*WORK INSTRUCTIONS*.
Give the data below as a Markdown table with two columns, Row and Line. Number each nonblank line in order and skip blank lines.

**** INPUT ROWS ****

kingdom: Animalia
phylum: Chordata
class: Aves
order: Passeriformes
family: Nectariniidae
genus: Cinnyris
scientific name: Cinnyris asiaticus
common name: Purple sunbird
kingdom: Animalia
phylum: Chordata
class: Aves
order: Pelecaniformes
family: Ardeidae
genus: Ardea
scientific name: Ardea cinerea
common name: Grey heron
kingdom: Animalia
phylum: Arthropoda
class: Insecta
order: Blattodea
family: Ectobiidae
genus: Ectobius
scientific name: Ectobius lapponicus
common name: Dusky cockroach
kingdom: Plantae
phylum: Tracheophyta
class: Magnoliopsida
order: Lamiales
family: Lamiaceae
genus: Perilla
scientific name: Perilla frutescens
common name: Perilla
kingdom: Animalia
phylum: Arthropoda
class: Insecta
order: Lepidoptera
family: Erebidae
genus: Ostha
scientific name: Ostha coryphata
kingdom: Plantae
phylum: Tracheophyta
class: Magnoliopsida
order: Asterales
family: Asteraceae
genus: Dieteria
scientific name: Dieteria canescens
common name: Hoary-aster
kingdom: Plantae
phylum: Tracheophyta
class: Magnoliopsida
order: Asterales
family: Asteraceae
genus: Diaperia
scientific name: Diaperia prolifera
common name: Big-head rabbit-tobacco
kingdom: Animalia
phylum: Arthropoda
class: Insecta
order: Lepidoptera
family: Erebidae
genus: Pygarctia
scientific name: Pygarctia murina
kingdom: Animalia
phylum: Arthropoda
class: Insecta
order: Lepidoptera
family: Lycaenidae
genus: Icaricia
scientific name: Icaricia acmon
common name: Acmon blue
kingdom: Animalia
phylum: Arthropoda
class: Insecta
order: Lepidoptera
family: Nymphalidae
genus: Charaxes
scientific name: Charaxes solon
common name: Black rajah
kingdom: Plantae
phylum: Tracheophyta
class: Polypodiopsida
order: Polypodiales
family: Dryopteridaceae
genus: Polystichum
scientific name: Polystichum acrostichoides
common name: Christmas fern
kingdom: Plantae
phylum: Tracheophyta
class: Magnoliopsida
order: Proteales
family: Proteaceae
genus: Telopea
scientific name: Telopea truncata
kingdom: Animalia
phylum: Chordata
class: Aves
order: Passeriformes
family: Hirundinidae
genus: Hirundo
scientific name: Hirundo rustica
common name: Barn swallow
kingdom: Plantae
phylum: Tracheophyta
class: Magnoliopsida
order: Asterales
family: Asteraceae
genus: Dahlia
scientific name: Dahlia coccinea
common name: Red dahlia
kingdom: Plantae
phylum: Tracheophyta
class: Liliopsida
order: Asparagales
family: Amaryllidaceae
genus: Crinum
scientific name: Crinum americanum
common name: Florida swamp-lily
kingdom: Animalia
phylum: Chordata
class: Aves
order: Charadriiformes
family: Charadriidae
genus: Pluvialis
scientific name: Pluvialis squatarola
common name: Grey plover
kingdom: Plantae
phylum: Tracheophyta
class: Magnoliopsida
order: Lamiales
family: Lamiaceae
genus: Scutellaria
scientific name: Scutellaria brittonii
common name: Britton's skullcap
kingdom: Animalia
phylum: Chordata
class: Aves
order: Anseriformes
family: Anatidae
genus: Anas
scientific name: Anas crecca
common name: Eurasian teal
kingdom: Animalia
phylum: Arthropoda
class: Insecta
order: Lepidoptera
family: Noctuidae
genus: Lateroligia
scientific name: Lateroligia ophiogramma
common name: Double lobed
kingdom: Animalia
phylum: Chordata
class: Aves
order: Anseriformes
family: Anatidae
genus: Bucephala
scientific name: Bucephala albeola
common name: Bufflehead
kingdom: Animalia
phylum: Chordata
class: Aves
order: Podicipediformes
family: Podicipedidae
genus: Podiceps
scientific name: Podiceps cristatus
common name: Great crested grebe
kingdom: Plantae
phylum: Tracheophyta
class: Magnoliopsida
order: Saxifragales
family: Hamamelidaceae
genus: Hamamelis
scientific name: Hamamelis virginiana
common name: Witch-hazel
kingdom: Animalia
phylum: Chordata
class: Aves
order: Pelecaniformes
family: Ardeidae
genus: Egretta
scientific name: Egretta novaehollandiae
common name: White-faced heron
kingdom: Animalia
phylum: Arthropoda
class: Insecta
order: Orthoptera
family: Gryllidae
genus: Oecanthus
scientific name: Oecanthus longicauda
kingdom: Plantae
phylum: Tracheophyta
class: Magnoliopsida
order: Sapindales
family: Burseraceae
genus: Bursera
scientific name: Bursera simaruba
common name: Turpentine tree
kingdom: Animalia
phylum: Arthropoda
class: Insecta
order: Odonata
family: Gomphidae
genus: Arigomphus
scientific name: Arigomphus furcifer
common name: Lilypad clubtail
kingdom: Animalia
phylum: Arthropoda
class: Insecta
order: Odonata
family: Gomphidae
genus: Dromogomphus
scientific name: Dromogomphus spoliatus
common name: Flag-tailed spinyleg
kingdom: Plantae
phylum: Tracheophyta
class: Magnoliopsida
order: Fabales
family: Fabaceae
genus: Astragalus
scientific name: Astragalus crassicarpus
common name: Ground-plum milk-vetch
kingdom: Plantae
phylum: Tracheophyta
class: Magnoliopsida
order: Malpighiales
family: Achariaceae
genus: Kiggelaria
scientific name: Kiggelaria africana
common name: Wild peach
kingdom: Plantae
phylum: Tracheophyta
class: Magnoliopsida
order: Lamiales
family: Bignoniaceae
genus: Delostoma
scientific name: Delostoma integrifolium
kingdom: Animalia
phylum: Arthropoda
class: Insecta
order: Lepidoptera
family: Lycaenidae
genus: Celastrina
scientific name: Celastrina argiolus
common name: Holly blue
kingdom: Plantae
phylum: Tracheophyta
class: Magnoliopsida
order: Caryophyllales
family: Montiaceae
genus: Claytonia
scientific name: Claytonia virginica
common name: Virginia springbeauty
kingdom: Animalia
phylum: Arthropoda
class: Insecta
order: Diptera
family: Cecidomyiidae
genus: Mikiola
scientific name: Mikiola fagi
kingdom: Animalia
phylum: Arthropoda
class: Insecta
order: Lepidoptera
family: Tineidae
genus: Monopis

****

*EXERCISE OUTPUT*.
| Row | Line |
|---|---|
| 1 | kingdom: Animalia |
| 2 | phylum: Chordata |
| 3 | class: Aves |
| 4 | order: Passeriformes |
| 5 | family: Nectariniidae |
| 6 | genus: Cinnyris |
| 7 | scientific name: Cinnyris asiaticus |
| 8 | common name: Purple sunbird |
| 9 | kingdom: Animalia |
| 10 | phylum: Chordata |
| 11 | class: Aves |
| 12 | order: Pelecaniformes |
| 13 | family: Ardeidae |
| 14 | genus: Ardea |
| 15 | scientific name: Ardea cinerea |
| 16 | common name: Grey heron |
| 17 | kingdom: Animalia |
| 18 | phylum: Arthropoda |
| 19 | class: Insecta |
| 20 | order: Blattodea |
| 21 | family: Ectobiidae |
| 22 | genus: Ectobius |
| 23 | scientific name: Ectobius lapponicus |
| 24 | common name: Dusky cockroach |
| 25 | kingdom: Plantae |
| 26 | phylum: Tracheophyta |
| 27 | class: Magnoliopsida |
| 28 | order: Lamiales |
| 29 | family: Lamiaceae |
| 30 | genus: Perilla |
| 31 | scientific name: Perilla frutescens |
| 32 | common name: Perilla |
| 33 | kingdom: Animalia |
| 34 | phylum: Arthropoda |
| 35 | class: Insecta |
| 36 | order: Lepidoptera |
| 37 | family: Erebidae |
| 38 | genus: Ostha |
| 39 | scientific name: Ostha coryphata |
| 40 | kingdom: Plantae |
| 41 | phylum: Tracheophyta |
| 42 | class: Magnoliopsida |
| 43 | order: Asterales |
| 44 | family: Asteraceae |
| 45 | genus: Dieteria |
| 46 | scientific name: Dieteria canescens |
| 47 | common name: Hoary-aster |
| 48 | kingdom: Plantae |
| 49 | phylum: Tracheophyta |
| 50 | class: Magnoliopsida |
| 51 | order: Asterales |
| 52 | family: Asteraceae |
| 53 | genus: Diaperia |
| 54 | scientific name: Diaperia prolifera |
| 55 | common name: Big-head rabbit-tobacco |
| 56 | kingdom: Animalia |
| 57 | phylum: Arthropoda |
| 58 | class: Insecta |
| 59 | order: Lepidoptera |
| 60 | family: Erebidae |
| 61 | genus: Pygarctia |
| 62 | scientific name: Pygarctia murina |
| 63 | kingdom: Animalia |
| 64 | phylum: Arthropoda |
| 65 | class: Insecta |
| 66 | order: Lepidoptera |
| 67 | family: Lycaenidae |
| 68 | genus: Icaricia |
| 69 | scientific name: Icaricia acmon |
| 70 | common name: Acmon blue |
| 71 | kingdom: Animalia |
| 72 | phylum: Arthropoda |
| 73 | class: Insecta |
| 74 | order: Lepidoptera |
| 75 | family: Nymphalidae |
| 76 | genus: Charaxes |
| 77 | scientific name: Charaxes solon |
| 78 | common name: Black rajah |
| 79 | kingdom: Plantae |
| 80 | phylum: Tracheophyta |
| 81 | class: Polypodiopsida |
| 82 | order: Polypodiales |
| 83 | family: Dryopteridaceae |
| 84 | genus: Polystichum |
| 85 | scientific name: Polystichum acrostichoides |
| 86 | common name: Christmas fern |
| 87 | kingdom: Plantae |
| 88 | phylum: Tracheophyta |
| 89 | class: Magnoliopsida |
| 90 | order: Proteales |
| 91 | family: Proteaceae |
| 92 | genus: Telopea |
| 93 | scientific name: Telopea truncata |
| 94 | kingdom: Animalia |
| 95 | phylum: Chordata |
| 96 | class: Aves |
| 97 | order: Passeriformes |
| 98 | family: Hirundinidae |
| 99 | genus: Hirundo |
| 100 | scientific name: Hirundo rustica |
| 101 | common name: Barn swallow |
| 102 | kingdom: Plantae |
| 103 | phylum: Tracheophyta |
| 104 | class: Magnoliopsida |
| 105 | order: Asterales |
| 106 | family: Asteraceae |
| 107 | genus: Dahlia |
| 108 | scientific name: Dahlia coccinea |
| 109 | common name: Red dahlia |
| 110 | kingdom: Plantae |
| 111 | phylum: Tracheophyta |
| 112 | class: Liliopsida |
| 113 | order: Asparagales |
| 114 | family: Amaryllidaceae |
| 115 | genus: Crinum |
| 116 | scientific name: Crinum americanum |
| 117 | common name: Florida swamp-lily |
| 118 | kingdom: Animalia |
| 119 | phylum: Chordata |
| 120 | class: Aves |
| 121 | order: Charadriiformes |
| 122 | family: Charadriidae |
| 123 | genus: Pluvialis |
| 124 | scientific name: Pluvialis squatarola |
| 125 | common name: Grey plover |
| 126 | kingdom: Plantae |
| 127 | phylum: Tracheophyta |
| 128 | class: Magnoliopsida |
| 129 | order: Lamiales |
| 130 | family: Lamiaceae |
| 131 | genus: Scutellaria |
| 132 | scientific name: Scutellaria brittonii |
| 133 | common name: Britton's skullcap |
| 134 | kingdom: Animalia |
| 135 | phylum: Chordata |
| 136 | class: Aves |
| 137 | order: Anseriformes |
| 138 | family: Anatidae |
| 139 | genus: Anas |
| 140 | scientific name: Anas crecca |
| 141 | common name: Eurasian teal |
| 142 | kingdom: Animalia |
| 143 | phylum: Arthropoda |
| 144 | class: Insecta |
| 145 | order: Lepidoptera |
| 146 | family: Noctuidae |
| 147 | genus: Lateroligia |
| 148 | scientific name: Lateroligia ophiogramma |
| 149 | common name: Double lobed |
| 150 | kingdom: Animalia |
| 151 | phylum: Chordata |
| 152 | class: Aves |
| 153 | order: Anseriformes |
| 154 | family: Anatidae |
| 155 | genus: Bucephala |
| 156 | scientific name: Bucephala albeola |
| 157 | common name: Bufflehead |
| 158 | kingdom: Animalia |
| 159 | phylum: Chordata |
| 160 | class: Aves |
| 161 | order: Podicipediformes |
| 162 | family: Podicipedidae |
| 163 | genus: Podiceps |
| 164 | scientific name: Podiceps cristatus |
| 165 | common name: Great crested grebe |
| 166 | kingdom: Plantae |
| 167 | phylum: Tracheophyta |
| 168 | class: Magnoliopsida |
| 169 | order: Saxifragales |
| 170 | family: Hamamelidaceae |
| 171 | genus: Hamamelis |
| 172 | scientific name: Hamamelis virginiana |
| 173 | common name: Witch-hazel |
| 174 | kingdom: Animalia |
| 175 | phylum: Chordata |
| 176 | class: Aves |
| 177 | order: Pelecaniformes |
| 178 | family: Ardeidae |
| 179 | genus: Egretta |
| 180 | scientific name: Egretta novaehollandiae |
| 181 | common name: White-faced heron |
| 182 | kingdom: Animalia |
| 183 | phylum: Arthropoda |
| 184 | class: Insecta |
| 185 | order: Orthoptera |
| 186 | family: Gryllidae |
| 187 | genus: Oecanthus |
| 188 | scientific name: Oecanthus longicauda |
| 189 | kingdom: Plantae |
| 190 | phylum: Tracheophyta |
| 191 | class: Magnoliopsida |
| 192 | order: Sapindales |
| 193 | family: Burseraceae |
| 194 | genus: Bursera |
| 195 | scientific name: Bursera simaruba |
| 196 | common name: Turpentine tree |
| 197 | kingdom: Animalia |
| 198 | phylum: Arthropoda |
| 199 | class: Insecta |
| 200 | order: Odonata |
| 201 | family: Gomphidae |
| 202 | genus: Arigomphus |
| 203 | scientific name: Arigomphus furcifer |
| 204 | common name: Lilypad clubtail |
| 205 | kingdom: Animalia |
| 206 | phylum: Arthropoda |
| 207 | class: Insecta |
| 208 | order: Odonata |
| 209 | family: Gomphidae |
| 210 | genus: Dromogomphus |
| 211 | scientific name: Dromogomphus spoliatus |
| 212 | common name: Flag-tailed spinyleg |
| 213 | kingdom: Plantae |
| 214 | phylum: Tracheophyta |
| 215 | class: Magnoliopsida |
| 216 | order: Fabales |
| 217 | family: Fabaceae |
| 218 | genus: Astragalus |
| 219 | scientific name: Astragalus crassicarpus |
| 220 | common name: Ground-plum milk-vetch |
| 221 | kingdom: Plantae |
| 222 | phylum: Tracheophyta |
| 223 | class: Magnoliopsida |
| 224 | order: Malpighiales |
| 225 | family: Achariaceae |
| 226 | genus: Kiggelaria |
| 227 | scientific name: Kiggelaria africana |
| 228 | common name: Wild peach |
| 229 | kingdom: Plantae |
| 230 | phylum: Tracheophyta |
| 231 | class: Magnoliopsida |
| 232 | order: Lamiales |
| 233 | family: Bignoniaceae |
| 234 | genus: Delostoma |
| 235 | scientific name: Delostoma integrifolium |
| 236 | kingdom: Animalia |
| 237 | phylum: Arthropoda |
| 238 | class: Insecta |
| 239 | order: Lepidoptera |
| 240 | family: Lycaenidae |
| 241 | genus: Celastrina |
| 242 | scientific name: Celastrina argiolus |
| 243 | common name: Holly blue |
| 244 | kingdom: Plantae |
| 245 | phylum: Tracheophyta |
| 246 | class: Magnoliopsida |
| 247 | order: Caryophyllales |
| 248 | family: Montiaceae |
| 249 | genus: Claytonia |
| 250 | scientific name: Claytonia virginica |
| 251 | common name: Virginia springbeauty |
| 252 | kingdom: Animalia |
| 253 | phylum: Arthropoda |
| 254 | class: Insecta |
| 255 | order: Diptera |
| 256 | family: Cecidomyiidae |
| 257 | genus: Mikiola |
| 258 | scientific name: Mikiola fagi |
| 259 | kingdom: Animalia |
| 260 | phylum: Arthropoda |
| 261 | class: Insecta |
| 262 | order: Lepidoptera |
| 263 | family: Tineidae |
| 264 | genus: Monopis |